_HOW TO COMPLETE THIS TASK_
Rewrite the lines below, changing every "Description" to "Beschreibung" and keeping everything else the same. Omit the pictures from your version.
<<<<
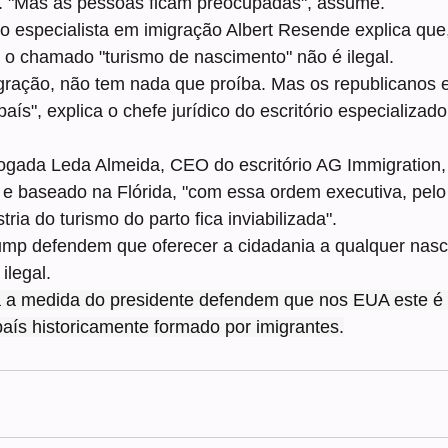
r. "Mas as pessoas ficam preocupadas", assume.
o especialista em imigração Albert Resende explica que
 o chamado "turismo de nascimento" não é ilegal.
migração, não tem nada que proíba. Mas os republicanos
 país", explica o chefe jurídico do escritório especializad
gada Leda Almeida, CEO do escritório AG Immigration, 
o e baseado na Flórida, "com essa ordem executiva, pel
ria do turismo do parto fica inviabilizada".
rump defendem que oferecer a cidadania a qualquer nasc
ilegal.
a a medida do presidente defendem que nos EUA este é u
país historicamente formado por imigrantes.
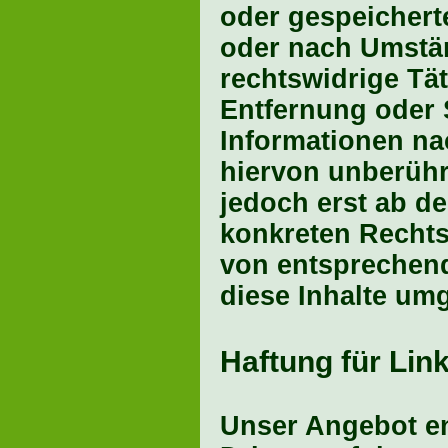
oder gespeichert
oder nach Umstän
rechtswidrige Tät
Entfernung oder
Informationen na
hiervon unberühr
jedoch erst ab d
konkreten Rechts
von entsprechen
diese Inhalte um
Haftung für Lin
Unser Angebot en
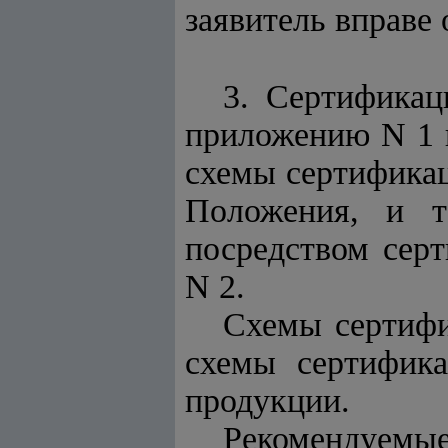
заявитель вправе 
3. Сертификац
приложению N 1 
схемы сертификац
Положения, и т
посредством серт
N 2.
Схемы сертифи
схемы сертифика
продукции.
Рекомендуемы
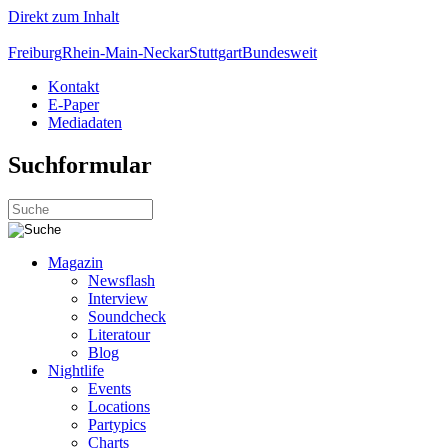
Direkt zum Inhalt
Freiburg
Rhein-Main-Neckar
Stuttgart
Bundesweit
Kontakt
E-Paper
Mediadaten
Suchformular
Magazin
Newsflash
Interview
Soundcheck
Literatour
Blog
Nightlife
Events
Locations
Partypics
Charts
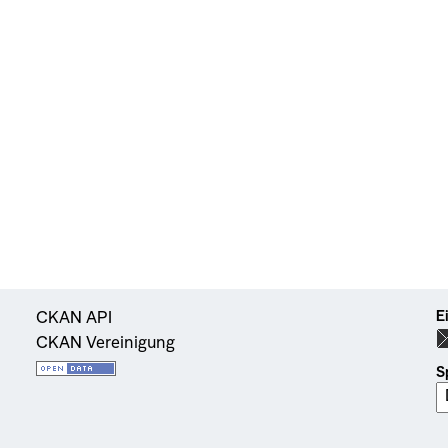
E
CKAN API
CKAN Vereinigung
S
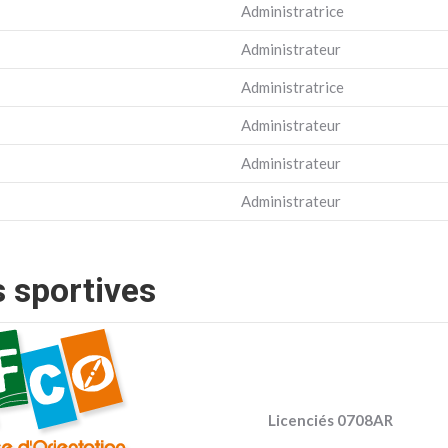
Administratrice
Administrateur
Administratrice
Administrateur
Administrateur
Administrateur
 sportives
Licenciés 0708AR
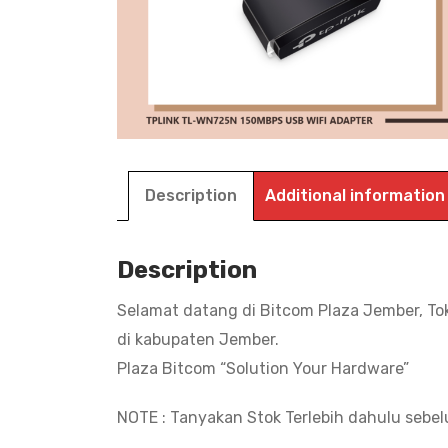
Description
Additional information
Description
Selamat datang di Bitcom Plaza Jember, To
di kabupaten Jember.
Plaza Bitcom “Solution Your Hardware”
NOTE : Tanyakan Stok Terlebih dahulu sebe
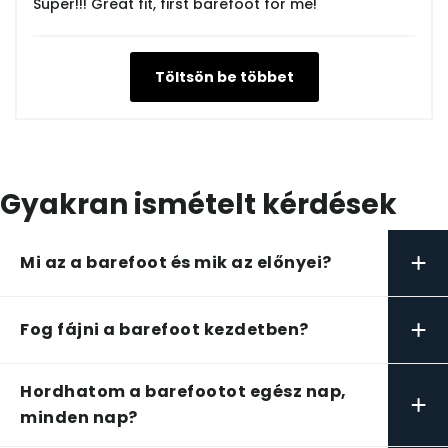
Súper!!! Great fit, first barefoot for me!
Töltsön be többet
Gyakran ismételt kérdések
+
Mi az a barefoot és mik az előnyei?
+
Fog fájni a barefoot kezdetben?
Hordhatom a barefootot egész nap,
+
minden nap?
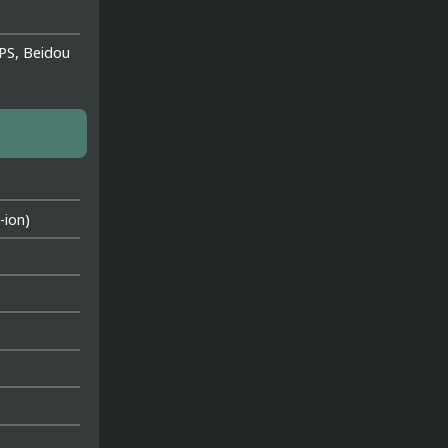
GPS, Beidou
ion)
>>>>
_WRITTEN ANSWER_
r. "Mas as pessoas ficam preocupadas", assume.
o especialista em imigração Albert Resende explica que
 o chamado "turismo de nascimento" não é ilegal.
migração, não tem nada que proíba. Mas os republicanos
 país", explica o chefe jurídico do escritório especializad
gada Leda Almeida, CEO do escritório AG Immigration, 
o e baseado na Flórida, "com essa ordem executiva, pel
ria do turismo do parto fica inviabilizada".
rump defendem que oferecer a cidadania a qualquer nasc
ilegal.
a a medida do presidente defendem que nos EUA este é u
país historicamente formado por imigrantes.
oder gespeichert
oder nach Umstän
rechtswidrige Tät
Entfernung oder
Informationen na
hiervon unberühr
jedoch erst ab d
konkreten Rechts
von entsprechen
diese Inhalte um
Haftung für Lin
Unser Angebot en
заявитель вправе 
3. Сертификац
приложению N 1 
схемы сертификац
Положения, и т
посредством серт
N 2.
Схемы сертифи
схемы сертифика
продукции.
Рекомендуемы
Direkt zum Inhalt
Freiburg
Rhein-Main-Neckar
Stuttgart
Bundesweit
Kontakt
E-Paper
Mediadaten
Suchformular
Magazin
Newsflash
Interview
Soundcheck
Literatour
Blog
Nightlife
Events
Locations
Partypics
Charts
E
CKAN API
CKAN Vereinigung
S
Administratrice
Administrateur
Administratrice
Administrateur
Administrateur
Administrateur
 sportives
Licenciés 0708AR
Beschreibung
Additional information
Beschreibung
Selamat datang di Bitcom Plaza Jember, To
di kabupaten Jember.
Plaza Bitcom “Solution Your Hardware”
NOTE : Tanyakan Stok Terlebih dahulu sebe
Súper!!! Great fit, first barefoot for me!
Töltsön be többet
Gyakran ismételt kérdések
+
Mi az a barefoot és mik az előnyei?
+
Fog fájni a barefoot kezdetben?
Hordhatom a barefootot egész nap,
+
minden nap?
GPS, Beidou
ion)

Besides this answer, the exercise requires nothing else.